[Your objective] Could you reproduce all the entries under this sentence exactly, leaving the images aside?

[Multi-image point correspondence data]
========

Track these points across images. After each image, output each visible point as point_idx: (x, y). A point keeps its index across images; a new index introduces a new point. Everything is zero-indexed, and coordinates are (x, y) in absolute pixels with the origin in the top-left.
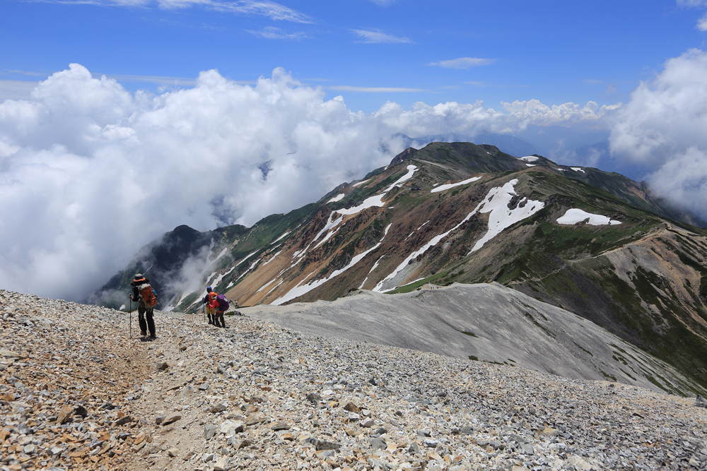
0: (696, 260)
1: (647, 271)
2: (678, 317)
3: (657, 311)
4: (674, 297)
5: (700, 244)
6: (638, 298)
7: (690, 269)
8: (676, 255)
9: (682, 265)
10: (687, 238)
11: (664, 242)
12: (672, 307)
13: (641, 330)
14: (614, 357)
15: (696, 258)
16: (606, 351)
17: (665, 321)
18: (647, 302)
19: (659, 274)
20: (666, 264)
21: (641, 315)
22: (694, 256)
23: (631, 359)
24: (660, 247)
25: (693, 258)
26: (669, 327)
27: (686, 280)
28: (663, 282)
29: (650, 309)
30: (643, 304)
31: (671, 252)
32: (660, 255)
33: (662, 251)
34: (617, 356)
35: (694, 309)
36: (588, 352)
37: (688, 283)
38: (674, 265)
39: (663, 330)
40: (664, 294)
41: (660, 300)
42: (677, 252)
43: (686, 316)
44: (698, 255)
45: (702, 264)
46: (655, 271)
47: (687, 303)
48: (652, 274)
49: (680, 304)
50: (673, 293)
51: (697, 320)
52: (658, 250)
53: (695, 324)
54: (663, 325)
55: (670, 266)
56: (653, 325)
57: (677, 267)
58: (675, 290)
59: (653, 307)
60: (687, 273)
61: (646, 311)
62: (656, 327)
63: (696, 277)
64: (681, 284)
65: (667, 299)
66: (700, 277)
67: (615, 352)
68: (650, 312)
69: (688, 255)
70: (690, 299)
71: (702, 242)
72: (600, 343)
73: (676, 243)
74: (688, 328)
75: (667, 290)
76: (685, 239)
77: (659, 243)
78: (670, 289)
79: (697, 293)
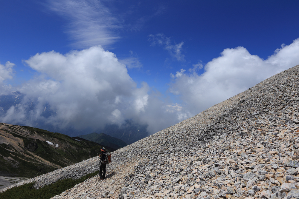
0: (19, 135)
1: (1, 144)
2: (21, 158)
3: (12, 159)
4: (16, 151)
5: (18, 128)
6: (1, 157)
7: (18, 138)
8: (11, 135)
9: (14, 138)
10: (13, 127)
11: (4, 130)
12: (17, 155)
13: (8, 169)
14: (11, 183)
15: (19, 134)
16: (6, 182)
17: (17, 161)
18: (6, 157)
19: (7, 143)
20: (8, 139)
21: (6, 163)
22: (18, 133)
23: (17, 181)
24: (3, 133)
25: (18, 134)
26: (19, 163)
27: (18, 143)
28: (10, 146)
29: (8, 159)
30: (5, 158)
31: (8, 134)
32: (5, 136)
33: (5, 134)
34: (12, 182)
35: (25, 153)
36: (2, 186)
37: (19, 144)
38: (11, 138)
39: (17, 166)
40: (12, 151)
41: (11, 154)
42: (11, 133)
43: (23, 157)
44: (19, 132)
45: (22, 135)
46: (5, 143)
47: (22, 151)
49: (19, 153)
50: (15, 149)
51: (27, 157)
52: (3, 134)
53: (27, 158)
54: (16, 163)
55: (10, 139)
56: (12, 165)
57: (13, 139)
58: (16, 148)
59: (10, 158)
60: (17, 140)
61: (7, 161)
62: (14, 165)
63: (21, 141)
64: (17, 145)
65: (14, 152)
66: (23, 140)
67: (10, 181)
68: (9, 160)
69: (16, 133)
70: (22, 150)
71: (19, 128)
73: (9, 129)
74: (26, 161)
75: (12, 149)
76: (12, 127)
77: (2, 131)
78: (14, 148)
79: (23, 147)
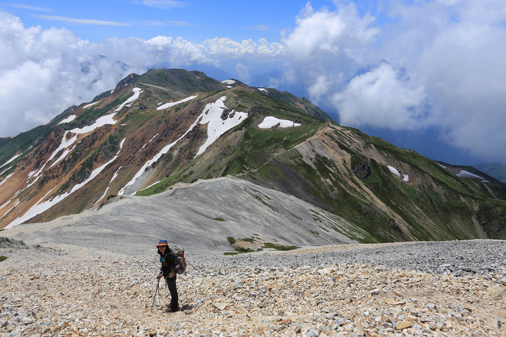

========

[Response below]
Track these points across images. After each image, output each visible point as point_idx: (x, y). A point keeps its index across images; a new index introduces a new point. Everything is zero-indexed, and coordinates are (x, y) in absolute pixels with the origin in the top-left.
0: (696, 260)
1: (647, 271)
2: (678, 317)
3: (657, 311)
4: (674, 297)
5: (700, 244)
6: (638, 298)
7: (690, 269)
8: (676, 255)
9: (682, 265)
10: (687, 238)
11: (664, 242)
12: (672, 307)
13: (641, 330)
14: (614, 357)
15: (696, 258)
16: (606, 351)
17: (665, 321)
18: (647, 302)
19: (659, 274)
20: (666, 264)
21: (641, 315)
22: (694, 256)
23: (631, 359)
24: (660, 247)
25: (693, 258)
26: (669, 327)
27: (686, 280)
28: (663, 282)
29: (650, 309)
30: (643, 304)
31: (671, 252)
32: (660, 255)
33: (662, 251)
34: (617, 356)
35: (694, 309)
36: (588, 352)
37: (688, 283)
38: (674, 265)
39: (663, 330)
40: (664, 294)
41: (660, 300)
42: (677, 252)
43: (686, 316)
44: (698, 255)
45: (702, 264)
46: (655, 271)
47: (687, 303)
48: (652, 274)
49: (680, 304)
50: (673, 293)
51: (697, 320)
52: (658, 250)
53: (695, 324)
54: (663, 325)
55: (670, 266)
56: (653, 325)
57: (677, 267)
58: (675, 290)
59: (653, 307)
60: (687, 273)
61: (646, 311)
62: (656, 327)
63: (696, 277)
64: (681, 284)
65: (667, 299)
66: (700, 277)
67: (615, 352)
68: (650, 312)
69: (688, 255)
70: (690, 299)
71: (702, 242)
72: (600, 343)
73: (676, 243)
74: (688, 328)
75: (667, 290)
76: (685, 239)
77: (659, 243)
78: (670, 289)
79: (697, 293)
0: (19, 135)
1: (1, 144)
2: (21, 158)
3: (12, 159)
4: (16, 151)
5: (18, 128)
6: (1, 157)
7: (18, 138)
8: (11, 135)
9: (14, 138)
10: (13, 127)
11: (4, 130)
12: (17, 155)
13: (8, 169)
14: (11, 183)
15: (19, 134)
16: (6, 182)
17: (17, 161)
18: (6, 157)
19: (7, 143)
20: (8, 139)
21: (6, 163)
22: (18, 133)
23: (17, 181)
24: (3, 133)
25: (18, 134)
26: (19, 163)
27: (18, 143)
28: (10, 146)
29: (8, 159)
30: (5, 158)
31: (8, 134)
32: (5, 136)
33: (5, 134)
34: (12, 182)
35: (25, 153)
36: (2, 186)
37: (19, 144)
38: (11, 138)
39: (17, 166)
40: (12, 151)
41: (11, 154)
42: (11, 133)
43: (23, 157)
44: (19, 132)
45: (22, 135)
46: (5, 143)
47: (22, 151)
49: (19, 153)
50: (15, 149)
51: (27, 157)
52: (3, 134)
53: (27, 158)
54: (16, 163)
55: (10, 139)
56: (12, 165)
57: (13, 139)
58: (16, 148)
59: (10, 158)
60: (17, 140)
61: (7, 161)
62: (14, 165)
63: (21, 141)
64: (17, 145)
65: (14, 152)
66: (23, 140)
67: (10, 181)
68: (9, 160)
69: (16, 133)
70: (22, 150)
71: (19, 128)
73: (9, 129)
74: (26, 161)
75: (12, 149)
76: (12, 127)
77: (2, 131)
78: (14, 148)
79: (23, 147)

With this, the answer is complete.